::: INPUT :::
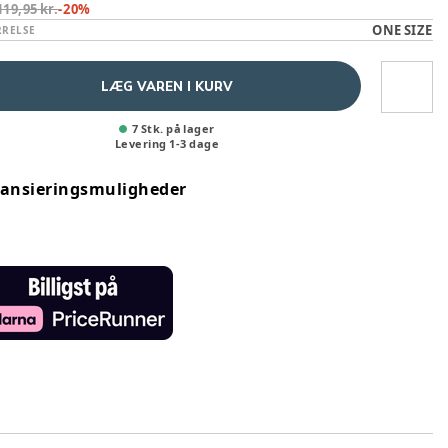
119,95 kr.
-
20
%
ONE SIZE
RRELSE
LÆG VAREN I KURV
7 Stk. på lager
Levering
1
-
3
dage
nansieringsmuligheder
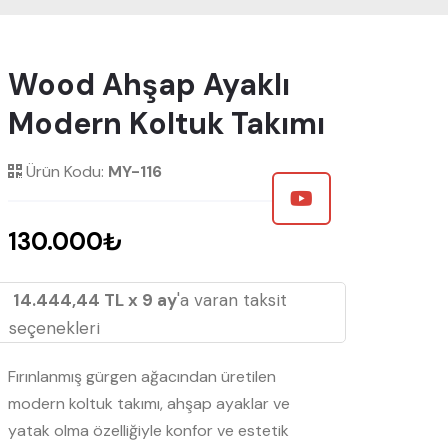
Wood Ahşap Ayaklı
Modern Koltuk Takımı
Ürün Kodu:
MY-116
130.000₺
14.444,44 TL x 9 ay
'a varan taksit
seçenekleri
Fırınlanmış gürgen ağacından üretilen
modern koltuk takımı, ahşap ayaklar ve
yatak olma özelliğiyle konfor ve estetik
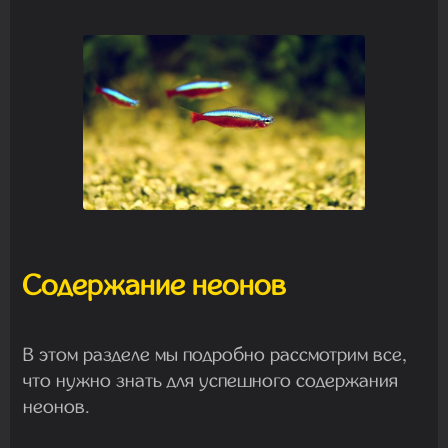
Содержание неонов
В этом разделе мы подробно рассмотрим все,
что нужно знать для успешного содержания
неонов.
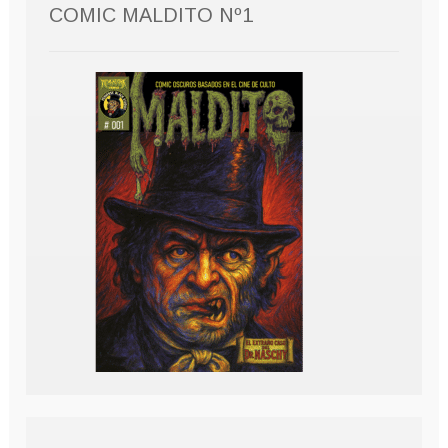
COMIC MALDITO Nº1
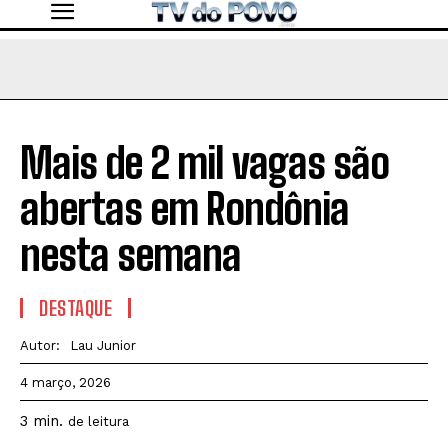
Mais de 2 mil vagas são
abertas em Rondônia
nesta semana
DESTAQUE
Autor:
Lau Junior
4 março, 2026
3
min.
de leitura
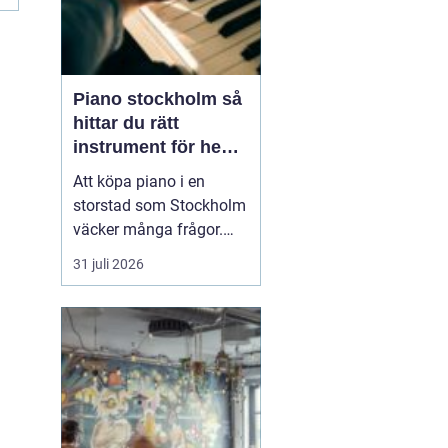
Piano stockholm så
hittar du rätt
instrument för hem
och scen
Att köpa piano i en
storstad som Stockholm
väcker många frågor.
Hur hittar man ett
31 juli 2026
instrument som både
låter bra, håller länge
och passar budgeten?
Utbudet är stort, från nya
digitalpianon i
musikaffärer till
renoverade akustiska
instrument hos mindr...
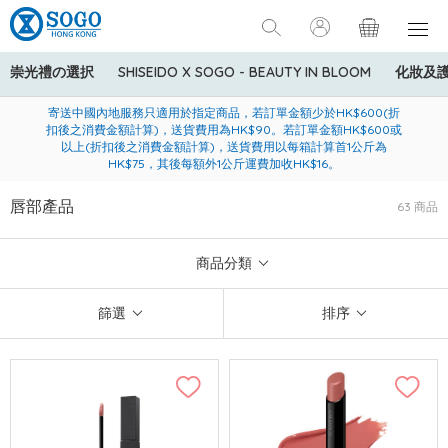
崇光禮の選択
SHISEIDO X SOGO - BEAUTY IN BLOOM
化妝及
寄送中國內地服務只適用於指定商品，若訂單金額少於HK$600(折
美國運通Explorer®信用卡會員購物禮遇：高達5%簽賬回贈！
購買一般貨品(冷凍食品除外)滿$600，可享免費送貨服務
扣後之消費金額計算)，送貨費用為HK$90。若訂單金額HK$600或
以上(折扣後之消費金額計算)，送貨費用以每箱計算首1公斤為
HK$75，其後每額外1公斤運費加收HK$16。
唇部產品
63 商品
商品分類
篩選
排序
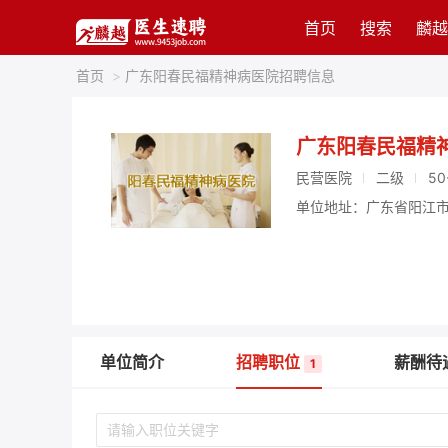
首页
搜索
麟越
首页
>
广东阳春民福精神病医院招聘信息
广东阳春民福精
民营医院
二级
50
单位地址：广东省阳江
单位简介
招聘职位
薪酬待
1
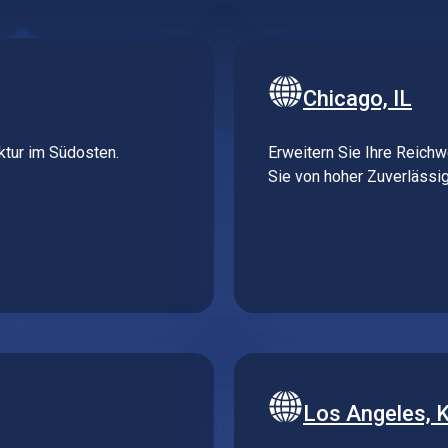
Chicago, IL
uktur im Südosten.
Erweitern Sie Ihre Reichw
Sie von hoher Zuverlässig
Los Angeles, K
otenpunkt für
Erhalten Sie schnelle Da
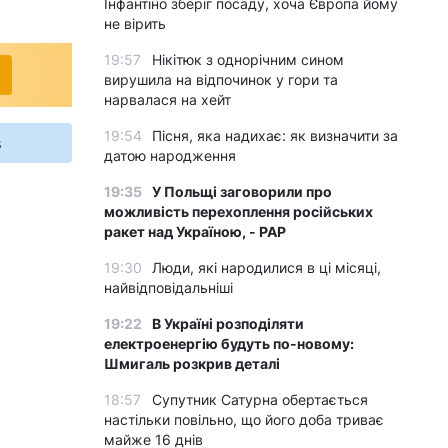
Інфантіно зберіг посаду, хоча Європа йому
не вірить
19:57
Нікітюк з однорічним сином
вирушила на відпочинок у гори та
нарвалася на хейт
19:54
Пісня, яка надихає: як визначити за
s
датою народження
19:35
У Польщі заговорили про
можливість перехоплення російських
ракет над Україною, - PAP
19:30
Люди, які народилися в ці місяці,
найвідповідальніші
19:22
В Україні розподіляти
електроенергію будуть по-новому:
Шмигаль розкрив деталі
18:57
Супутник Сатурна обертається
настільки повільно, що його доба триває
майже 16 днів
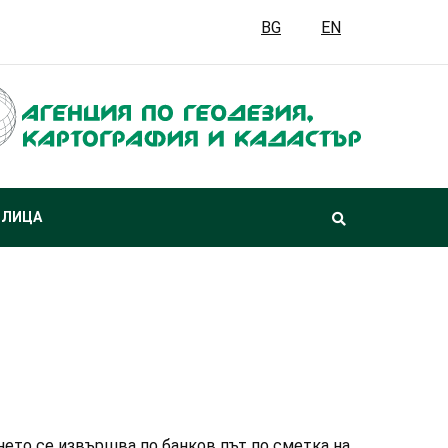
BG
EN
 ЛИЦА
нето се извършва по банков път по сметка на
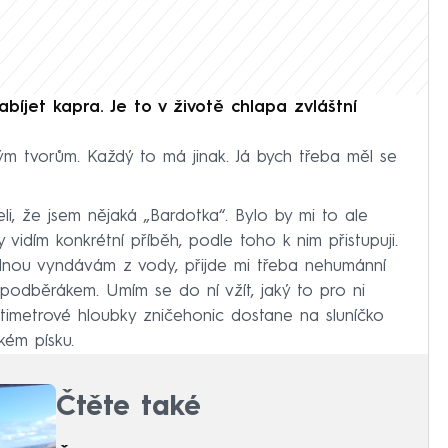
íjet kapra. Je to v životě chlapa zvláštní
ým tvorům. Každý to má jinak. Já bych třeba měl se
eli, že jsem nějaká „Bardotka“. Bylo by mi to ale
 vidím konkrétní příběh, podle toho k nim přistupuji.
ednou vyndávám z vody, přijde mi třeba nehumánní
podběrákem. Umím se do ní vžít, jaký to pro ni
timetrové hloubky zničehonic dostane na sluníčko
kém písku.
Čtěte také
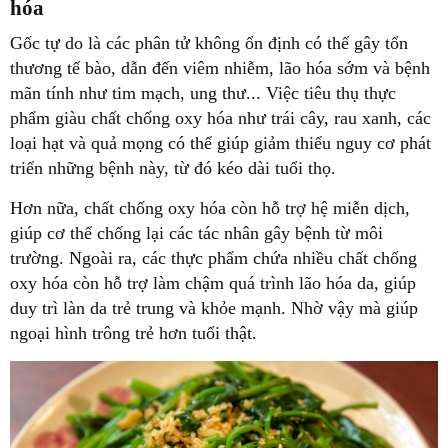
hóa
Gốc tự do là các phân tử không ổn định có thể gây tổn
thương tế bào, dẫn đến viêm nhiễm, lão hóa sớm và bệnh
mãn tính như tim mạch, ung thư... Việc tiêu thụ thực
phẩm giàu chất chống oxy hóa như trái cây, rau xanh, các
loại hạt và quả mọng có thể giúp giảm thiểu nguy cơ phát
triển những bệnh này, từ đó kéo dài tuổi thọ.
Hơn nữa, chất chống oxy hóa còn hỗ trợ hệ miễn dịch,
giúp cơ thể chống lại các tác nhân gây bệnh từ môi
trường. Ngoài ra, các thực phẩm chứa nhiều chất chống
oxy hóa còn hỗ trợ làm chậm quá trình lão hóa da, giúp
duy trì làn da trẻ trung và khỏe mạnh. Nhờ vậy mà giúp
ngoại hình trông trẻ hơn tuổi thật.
:::
--- WHAT TO DO ---
Search the data above for the word "bệnh" and show every line that has it.

--- WRITTEN ANSWER ---
thương tế bào, dẫn đến viêm nhiễm, lão hóa sớm và bệnh
triển những bệnh này, từ đó kéo dài tuổi thọ.
giúp cơ thể chống lại các tác nhân gây bệnh từ môi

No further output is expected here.